Und zwar richtig dunkel. Wie tiefste Nacht. Vor einer Sekunde war noch brütend heißer Nachmittag und jetzt … nicht mehr.

Wir erstarren beide und gucken uns an. Ihre Wangen leuchten orange vom Licht der Straßenlaternen, das zum Fenster hereinscheint. Ihre Sommersprossen sehe ich nicht mehr, aber ich lese Was zur Hölle in ihrem Gesicht.

Ich renne zur Tür und lege die Hände an die Scheibe. Die Straße hat sich in eine merkwürdige, elektrische Nacht verwandelt.

Das kann nicht sein. Eine Sonne wird nicht einfach ausgeknipst, sie hat langsam unterzugehen. Hat sich eine Wolke davorgeschoben? Aber als ich rübergekommen bin, war der Himmel klar, und das müsste schon eine Mordswolke sein, damit es so dunkel wird.

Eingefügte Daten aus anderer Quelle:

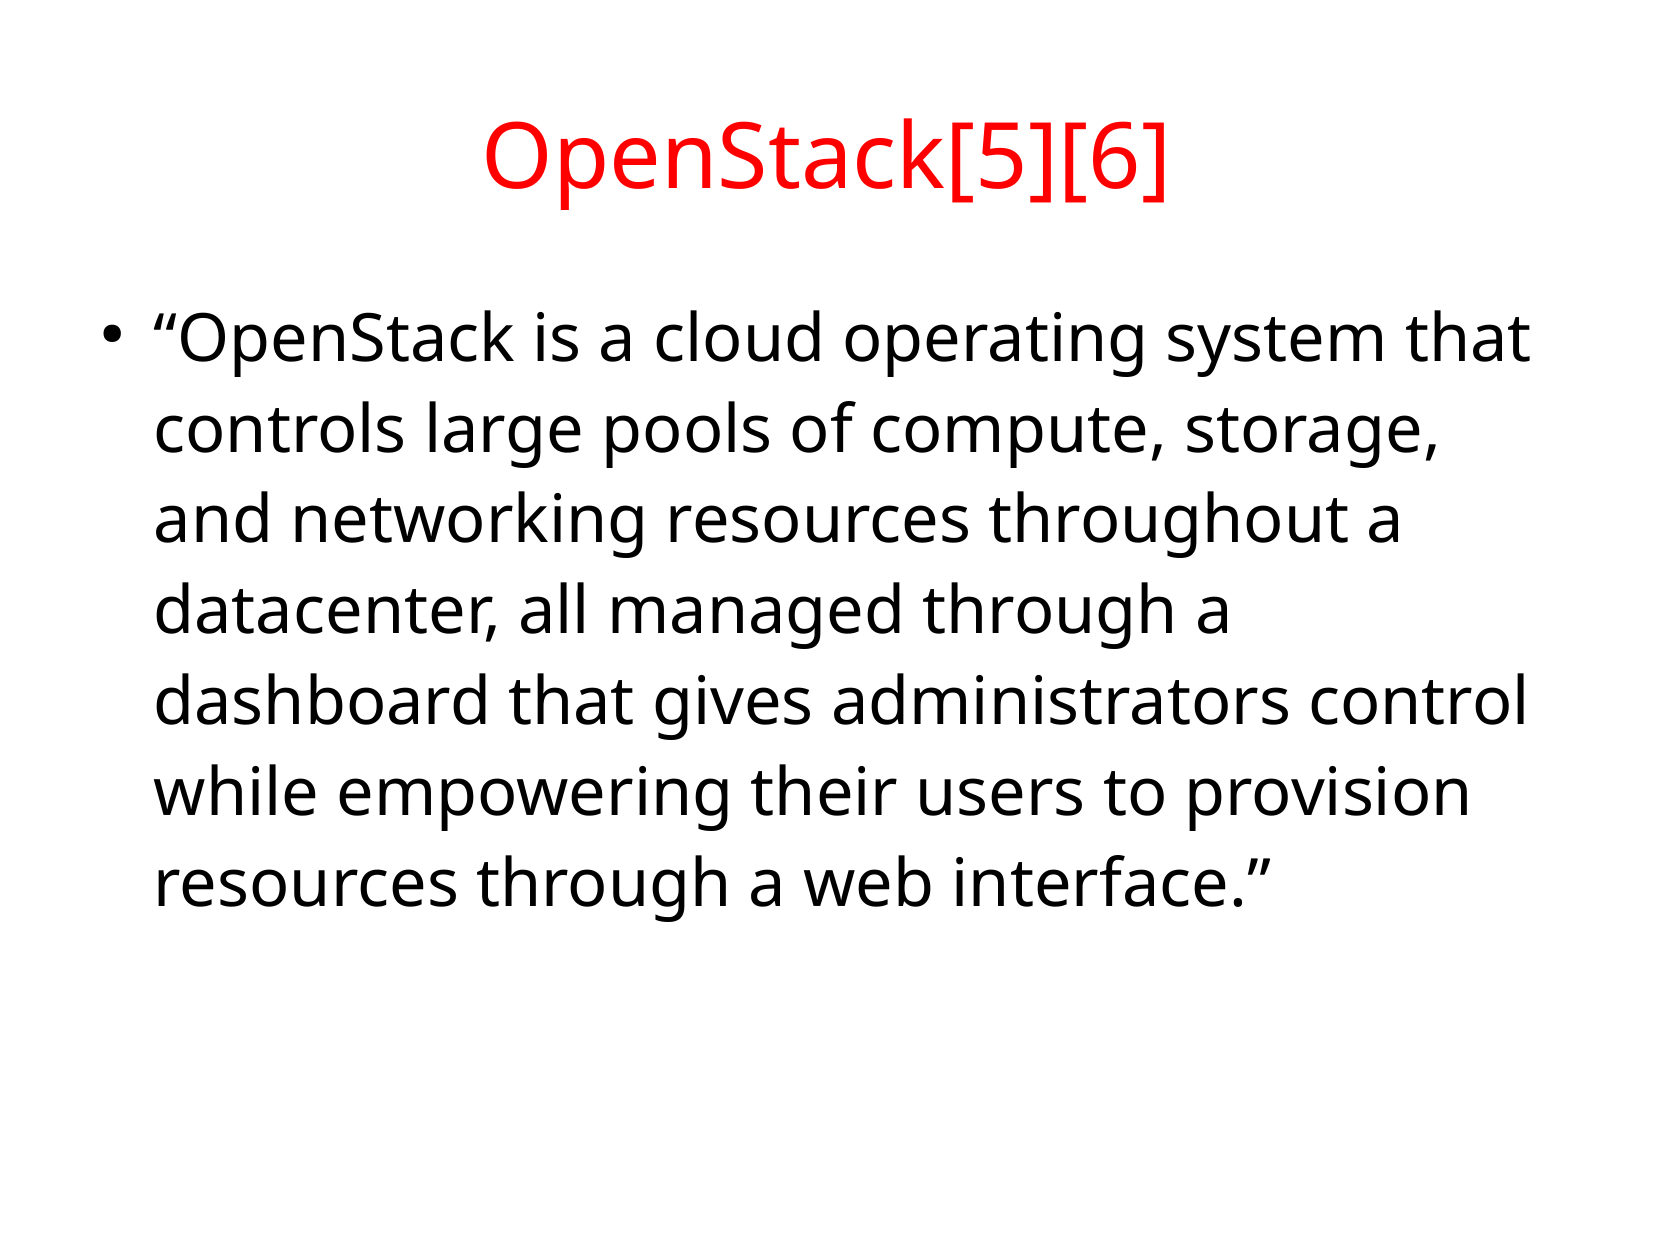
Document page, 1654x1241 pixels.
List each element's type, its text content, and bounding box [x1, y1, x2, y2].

list “OpenStack is a cloud operating system that controls large pools of compute, storage, and networking resources throughout a datacenter, all managed through a dashboard that gives administrators control while empowering their users to provision resources through a web interface.” [82, 290, 1538, 1010]
title OpenStack[5][6] [82, 49, 1571, 257]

Ich mache die Tür auf. »Nein!«, schreit Hannah, aber ich stürme trotzdem raus auf die Straße.

Sobald ich draußen bin, ist alles wieder normal. So schnell wie ein Schlag auf eine Snare. Schlag eins: mitternachtfinster. Schlag zwei: mittaghell.

Es ist so grell, dass ich ein Auge zukneifen muss, wie wenn ich total verkatert bin und vergessen habe, mein Rollo runterzulassen.

Graziös und misstrauisch wie eine Katze kommt Hannah zu mir raus auf den Gehweg.